# Manual Adjustment Of The Brakes Vs. Adjusting The Gain



## H2oSprayer (Aug 5, 2006)

I have been putting off adjusting the brakes on my unit for some time now. In fact, last winter I was at the auto parts store, walking down an isle and spotted a brake adjustment tool. I grabbed it, tossed it in my tool box where it is still sitting today, still in it's package. My question is, what is the difference between jacking up the tt and climbing under it to manually adjusting the brakes vs. simply adjusting the gain on my brake controller?


----------



## Nathan (Jan 2, 2007)

Manually adjusting the brakes will compensate for wear and will ensure they are all being applied evenly. The brake controller will simply adjust the amount of braking for a given decelleration detected by the brake controller. In short, definetly adjust the brakes and then confirm the brake controller settings are still correct.


----------



## map guy (Jan 11, 2007)

Manually adjusting the brakes is removing the excessive clearance between the the brakes shoes and the brake drums. This ensures that braking action is not mechanically delayed due to the need to move the brake shoe a larger distance before the friction interface occurs between the the shoe and drum. Adjusting your brake controller only modifies the electronic signal being sent to the magnets that effect the movement of the brake shoe at each wheel. Increasing the intensity or timing of the brake controller signal will not make up for the excessive clearance between the shoe and a drum.

Map Guy


----------



## H2oSprayer (Aug 5, 2006)

Okay, thanks for the clarification guys. I can see that a brake adjustment is in my near future. I know that we talked about this one awhile back, but I can't find the thread. What is the preferred way of raising the TT? Jack under frame, behind wheel?


----------



## cookie9933 (Feb 26, 2005)

map guy said:


> Manually adjusting the brakes is removing the excessive clearance between the the brakes shoes and the brake drums. This ensures that braking action is not mechanically delayed due to the need to move the brake shoe a larger distance before the friction interface occurs between the the shoe and drum.Map Guy


Not only is the braking not delayed when the brakes are properly adjusted, but the braking power is usually increased as well. As you use your drum brakes, the lining will eventually wear enough that full-on braking doesn't generate much braking force. Adjusting the brakes (the drum/lining clearance) will restore maximum braking,whatever that may be.

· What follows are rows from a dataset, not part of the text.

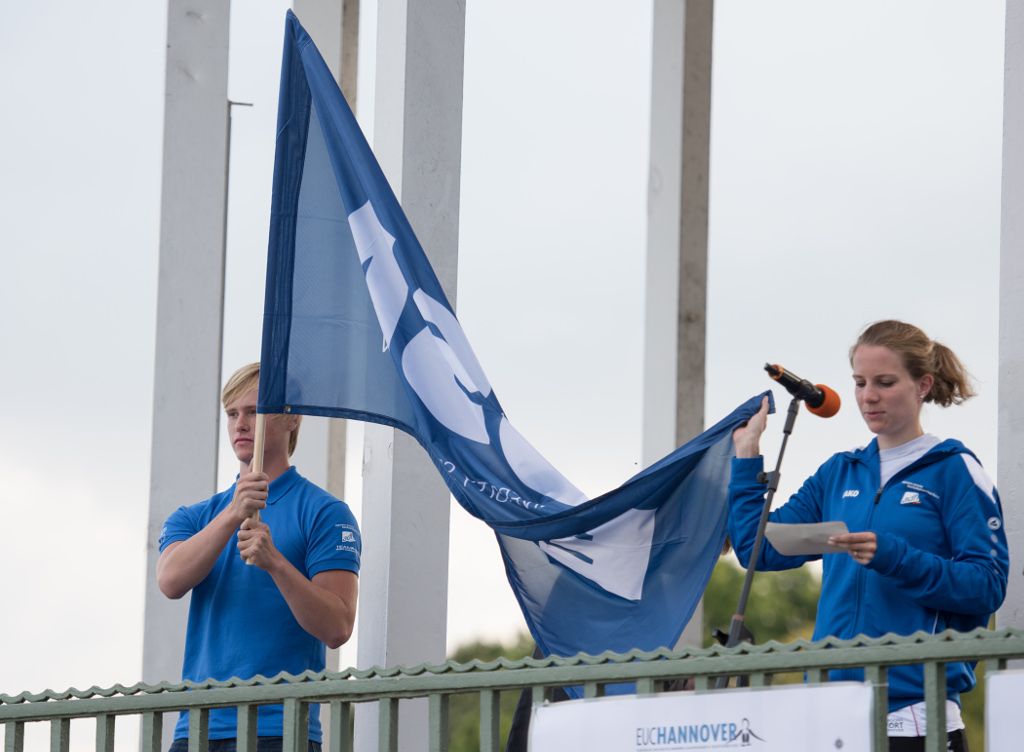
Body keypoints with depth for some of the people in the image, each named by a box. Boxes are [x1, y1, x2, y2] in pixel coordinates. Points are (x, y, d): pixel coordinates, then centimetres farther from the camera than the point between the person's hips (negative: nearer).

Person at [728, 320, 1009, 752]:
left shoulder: (952, 470, 0)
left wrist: (892, 557, -20)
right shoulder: (839, 474, 16)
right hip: (834, 704, 5)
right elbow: (757, 548, 13)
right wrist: (746, 452, 14)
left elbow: (987, 586, -9)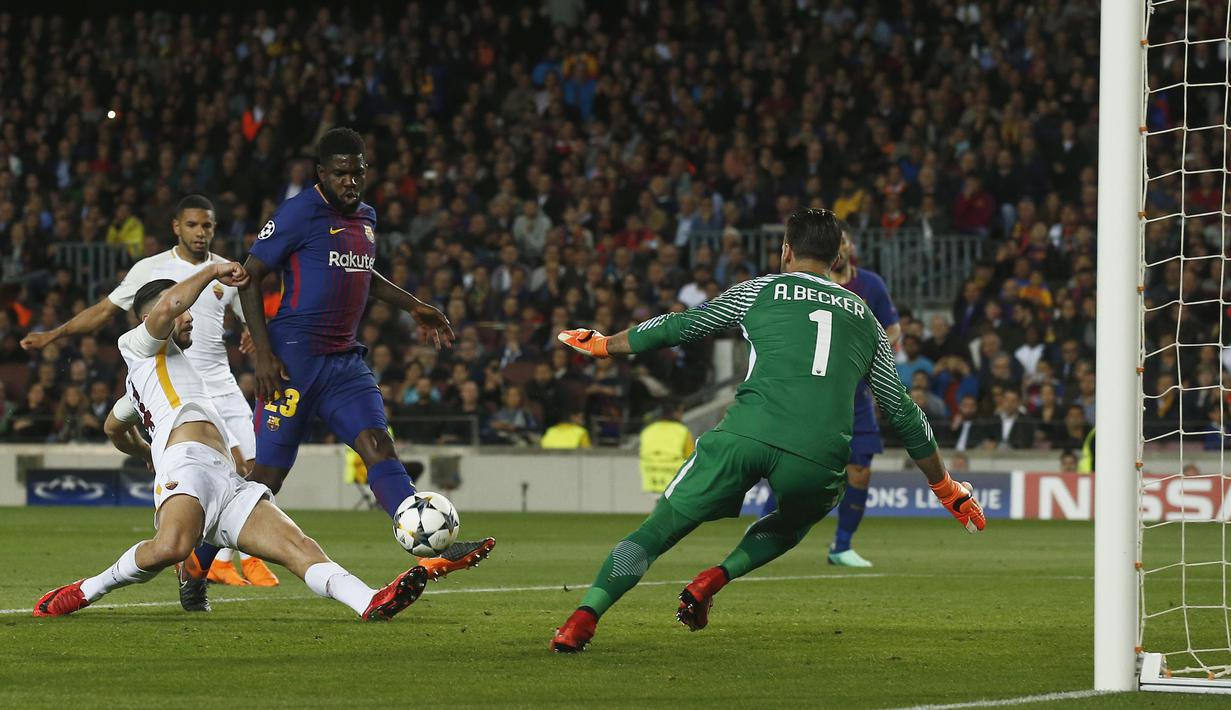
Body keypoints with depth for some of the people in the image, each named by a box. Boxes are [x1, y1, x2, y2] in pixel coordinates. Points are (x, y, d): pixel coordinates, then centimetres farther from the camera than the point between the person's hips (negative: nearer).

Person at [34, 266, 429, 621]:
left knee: (297, 545, -15)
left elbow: (113, 428, 57)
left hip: (228, 484, 9)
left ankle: (371, 604, -38)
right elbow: (165, 308, -7)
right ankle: (84, 592, -13)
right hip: (187, 461, -9)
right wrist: (213, 272, 6)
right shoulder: (139, 346, 15)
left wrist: (147, 455, 75)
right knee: (171, 546, -37)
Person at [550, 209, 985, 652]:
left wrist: (603, 344, 41)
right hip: (819, 458, 2)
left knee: (661, 527, 6)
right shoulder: (864, 317, 25)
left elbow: (678, 329, 25)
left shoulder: (758, 291, 19)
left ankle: (582, 620, -9)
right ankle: (711, 581, 10)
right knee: (796, 520, 33)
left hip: (748, 433, -1)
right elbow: (902, 411, 28)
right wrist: (948, 489, 37)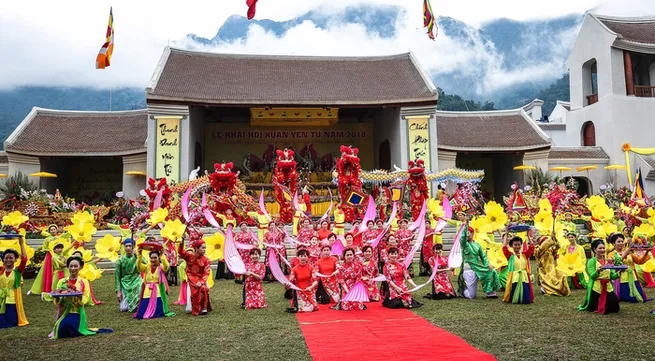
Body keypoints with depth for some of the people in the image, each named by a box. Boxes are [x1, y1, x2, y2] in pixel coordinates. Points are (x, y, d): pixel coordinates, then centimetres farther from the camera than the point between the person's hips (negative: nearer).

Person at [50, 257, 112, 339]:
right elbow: (57, 302, 4)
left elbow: (86, 300, -8)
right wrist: (57, 296, -18)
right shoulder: (62, 282, 8)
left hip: (76, 314, -2)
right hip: (63, 313, 2)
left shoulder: (84, 282, 3)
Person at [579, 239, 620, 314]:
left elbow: (613, 276, 4)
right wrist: (597, 271, -35)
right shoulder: (591, 261, -4)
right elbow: (592, 276, -15)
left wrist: (618, 273, -16)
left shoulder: (608, 261, 11)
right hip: (596, 289, -4)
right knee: (593, 308, -3)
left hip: (608, 288, 4)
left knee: (614, 308, -5)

This assumes that all components are functional. Bear in mind that electic trailer brakes do NOT have the braking abilities of hydraulic brakes, such as on your TV. Trailer brakes definitely do a lot of good when adjusted and operating properly, but their inherent nature recommends towing at a sane speed (which is a lot less than what you might drive when not towing).

Bill


----------



## kjdj (Sep 14, 2004)

Great point Bill,

The electric part is an electro magnet that attracks to the side of the forward rotating brake drum. This actuates a lever that expands the shoes. The turning of the wheel and drum actualy create the force to apply the braking action.

Which brings up a great question. My (Prod)controller says it works in reverse.
The trailer brakes due to the design don't work in reverse. The tires have to be spinning forward for the lever to engage the shoes.

Is this deceptive advertising?


----------